- Box art of Tenchi wo Kurau II
- Developer: Capcom
- Publisher: Capcom
- Composer: Yasuaki Fujita
- Series: Tenchi wo Kurau
- Platform: Famicom
- Release: JP: April 5, 1991;
- Genre: Role-playing
- Mode: Single-player

= Tenchi wo Kurau II: Shokatsu Kōmei Den =

1991 video game

 is a role-playing video game released in Japan by Capcom for the Famicom in 1991. It is the sequel to Destiny of an Emperor, originally based upon the manga Tenchi wo Kurau by Hiroshi Motomiya.

==Story==
The game starts when Liu Bei was taking refuge with Cao Cao due to Lü Bu's attack. After Cao Cao defeated Lü Bu, Yuan Shu declared himself emperor and Liu Bei was sent to defeat him.

==Gameplay==

Before this battle, player has to assemble some battle formation tactics. The third character is always the first to step forward into combat. The team's ability will change depending on his tactics.

As in other traditional console role-playing games, the player controls a party and takes them to different locations following the story. The party enters battles either from random encounters or from fixed boss battles and winning the battle will give experience points, money and items to the party.

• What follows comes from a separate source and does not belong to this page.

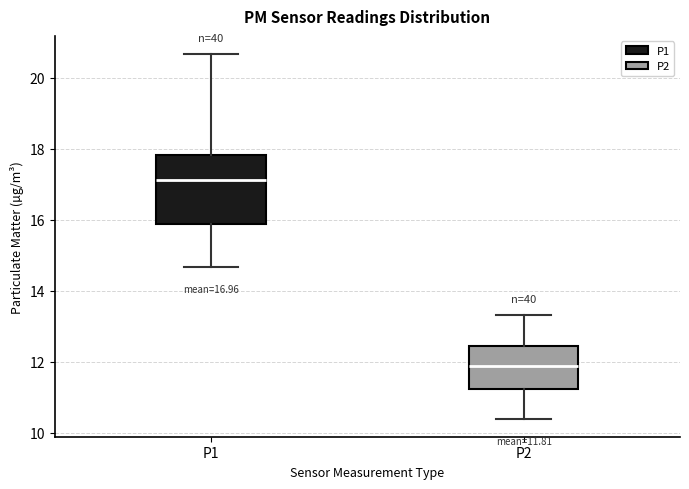

Which box has the highest median line?

P1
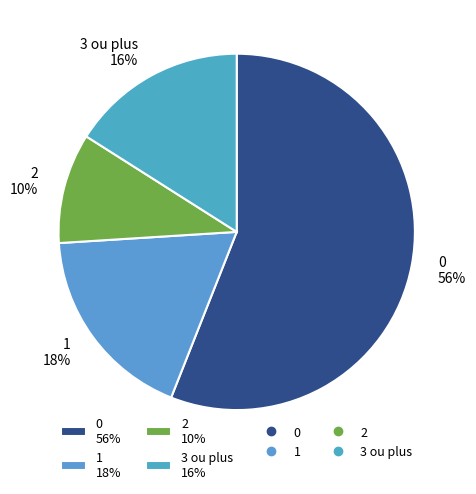

Count the number of slices in the pie.

4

The party can have up to seven members and of which one can act as the tactician and five members can join in a battle. The tactician will determine the list of tactics available for use in a battle. Using tactics will use up tactics points and provide various effects similar to magic commands common in medieval fantasy role-playing games. The pool of tactics points is shared by all members of the party, instead of having separate pool for each member.

There are many improvements to this game. The player no longer needs to take rations, allowing the player to explore the map longer before returning to a town. When a piece of equipment is equipped, it will show up on the equipment list, freeing up the space so that another item can be carried. One space in the item list can carry up to nine of the same item.

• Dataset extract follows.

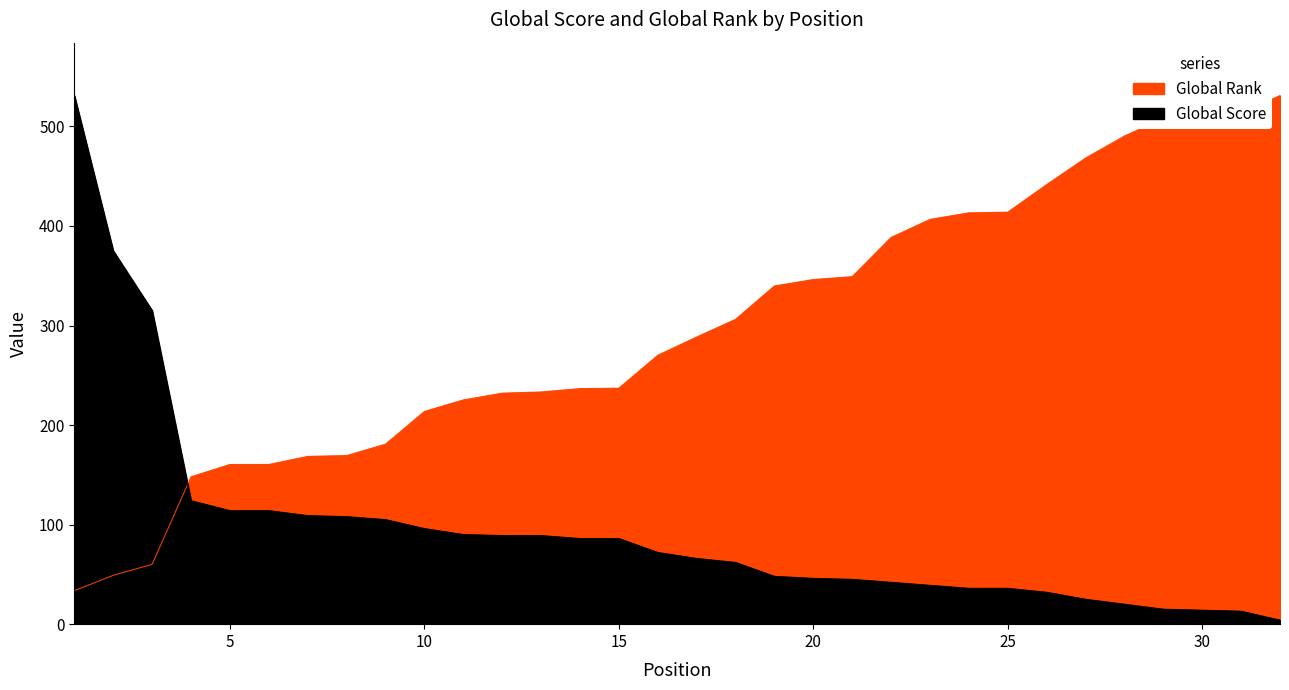

The value of Global Score at 25 is 18.2. True or false?

False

The player cannot teleport to previous visited city and most area are cut off by rivers which the player crosses on ships only when the story permits, allowing the story in early part of the game follows closely to the source instead of the ability to take branching paths in the previous game. The capturing system in the previous game is removed and characters join the party following the story line. Once they joined, their maximum soldier count, which act as hit points in this game as well as affecting the result of a physical attack to the enemy, increases with the current level of the party. The maximum in this game is 9999.

The battle system remained mostly the same as the previous game. A new feature is the battle formation tactics, which the player can use during battle. Once used, the members in the party will line up to form a pattern which provides stat bonus and special effects. When the player use certain tactics, the player can choose to target a single enemy or all enemies, with reduced strength. Each member in the party is specialized in one of the five weapon groups and they are sword, sabre, bow, axe and spear. The ultimate weapons are QingGang sword, ZhengZong sabre, LiGuang bow, Thunder axe and Snake spear.